Both countries have agreed to reopen embassies and ports and to allow flight operations to strengthen diplomatic ties between them
Ethiopia and Eritrea are putting an end to their volatile relationship, which has affected both countries since 2000, when an uneasy peace deal ended a two-year border war. “A new era of peace and friendship has been ushered [in]”, Yemane Gebre Meskel, Eritrea’s Information Minister, said on Twitter.
At an unprecedented summit between the leaders of the two countries in Eritrea’s capital, Asmara, Ethiopia’s Prime Minister Abiy Ahmed announced that his country and Eritrea have agreed to reopen embassies and ports and to allow flight operations to strengthen diplomatic ties between them. This was said in a statement by Eritrea’s Information Minister, Yemane Gebre Meskel, after the two leaders signed an agreement to end the war between their countries.
Yemane Meskel tweeted that the “state of war that existed between the two countries has come to an end… A new era of peace and friendship has been ushered in. Both countries will work to promote close cooperation in political, economic, social, cultural and security areas.”
Prime Minister Abiy, the first Ethiopian leader to set foot in Eritrea in two decades, has followed through on an announcement in June by Ethiopia’s ruling party that it planned to fully implement the peace deal reached with Eritrea in 2000. Known as the Algiers Agreement, it includes a key ruling on borders, dating from 2003, which Ethiopia originally rejected, according to CNN.
At his swearing in ceremony when Abiy took office, he appealed to the Eritrean government to solve “years of misunderstanding.”
What this means
The two countries have had such a volatile relationship in the past almost 20 years that it was impossible to travel directly from one nation to the other. There were no flights, the land border was closed and telephone lines did not work. The latest development means that families that had been separated by the border conflict of 1998-2000 can finally make contact and reunite.
Ethiopia, which became landlocked when Eritrea became independent in 1993, will once again have access to Eritrea’s ports on the Red Sea. Eritreans, on the other hand, can rest somewhat easier given that, until the present, Eritrea has maintained national conscription, which could last indefinitely, in anticipation of war. This has led to the mass migration of its citizens who opted instead for asylum elsewhere.

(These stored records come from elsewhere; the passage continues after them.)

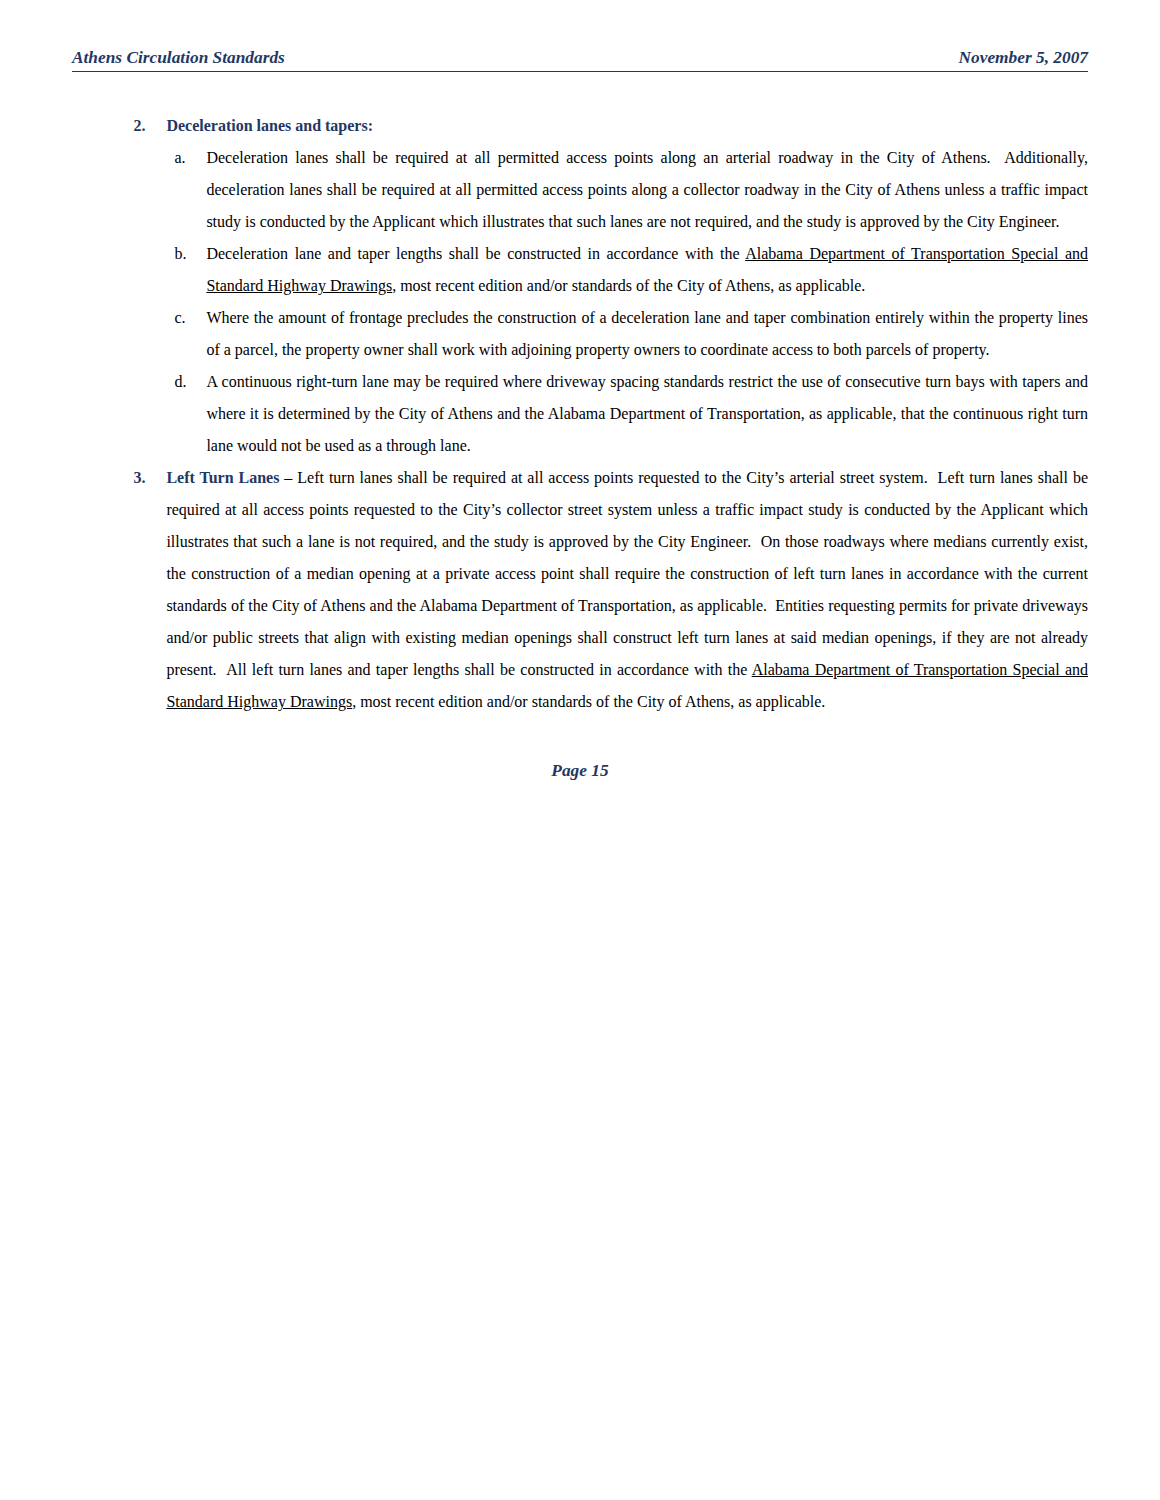Athens Circulation Standards
November 5, 2007
2. Deceleration lanes and tapers:
a. Deceleration lanes shall be required at all permitted access points along an arterial roadway in the City of Athens. Additionally, deceleration lanes shall be required at all permitted access points along a collector roadway in the City of Athens unless a traffic impact study is conducted by the Applicant which illustrates that such lanes are not required, and the study is approved by the City Engineer.
b. Deceleration lane and taper lengths shall be constructed in accordance with the Alabama Department of Transportation Special and Standard Highway Drawings, most recent edition and/or standards of the City of Athens, as applicable.
c. Where the amount of frontage precludes the construction of a deceleration lane and taper combination entirely within the property lines of a parcel, the property owner shall work with adjoining property owners to coordinate access to both parcels of property.
d. A continuous right-turn lane may be required where driveway spacing standards restrict the use of consecutive turn bays with tapers and where it is determined by the City of Athens and the Alabama Department of Transportation, as applicable, that the continuous right turn lane would not be used as a through lane.
3.
Left Turn Lanes – Left turn lanes shall be required at all access points requested to the City’s arterial street system. Left turn lanes shall be required at all access points requested to the City’s collector street system unless a traffic impact study is conducted by the Applicant which illustrates that such a lane is not required, and the study is approved by the City Engineer. On those roadways where medians currently exist, the construction of a median opening at a private access point shall require the construction of left turn lanes in accordance with the current standards of the City of Athens and the Alabama Department of Transportation, as applicable. Entities requesting permits for private driveways and/or public streets that align with existing median openings shall construct left turn lanes at said median openings, if they are not already present. All left turn lanes and taper lengths shall be constructed in accordance with the Alabama Department of Transportation Special and Standard Highway Drawings, most recent edition and/or standards of the City of Athens, as applicable.
Page 15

However, the cause of the conflict to begin with – and the continued source of contention – is the ownership of the town of Badme. A border commission set up under the peace agreement of 2000 ruled that the town was part of Eritrea. This was rejected by Ethiopia and is the reason that normal relations were never resumed.
It is still a sore point, as is demonstrated by the protests that erupted near the border in Ethiopia when Prime Minister Abiy first hinted that Badme could become part of Eritrea as part of his diplomatic concessions.
Reactions
Kenya’s President Uhuru Kenyatta congratulated the two leaders on Twitter, stating, “We are together with you.”
Also on Twitter, Rwandan President Paul Kagame, the current chairperson of the African Union, praised their courage, saying that the principals were “doing the right thing for their people”.
United Nations’ secretary general António Guterres, who is on a visit to Ethiopia’s capital, Addis Ababa, said the recent developments showed that a new wind of hope was blowing across Africa.
Even the Pope, in his Angelus prayer, described the new initiative as a “light of hope for these two countries of the Horn of Africa and for the entire African continent”, according to the official Vatican News.
“In the midst of many conflicts,” the Pontiff said, “I would like to highlight an initiative that can be described as historic and that is good news: In these days, after 20 years, the governments of Ethiopia and Eritrea are talking of peace.”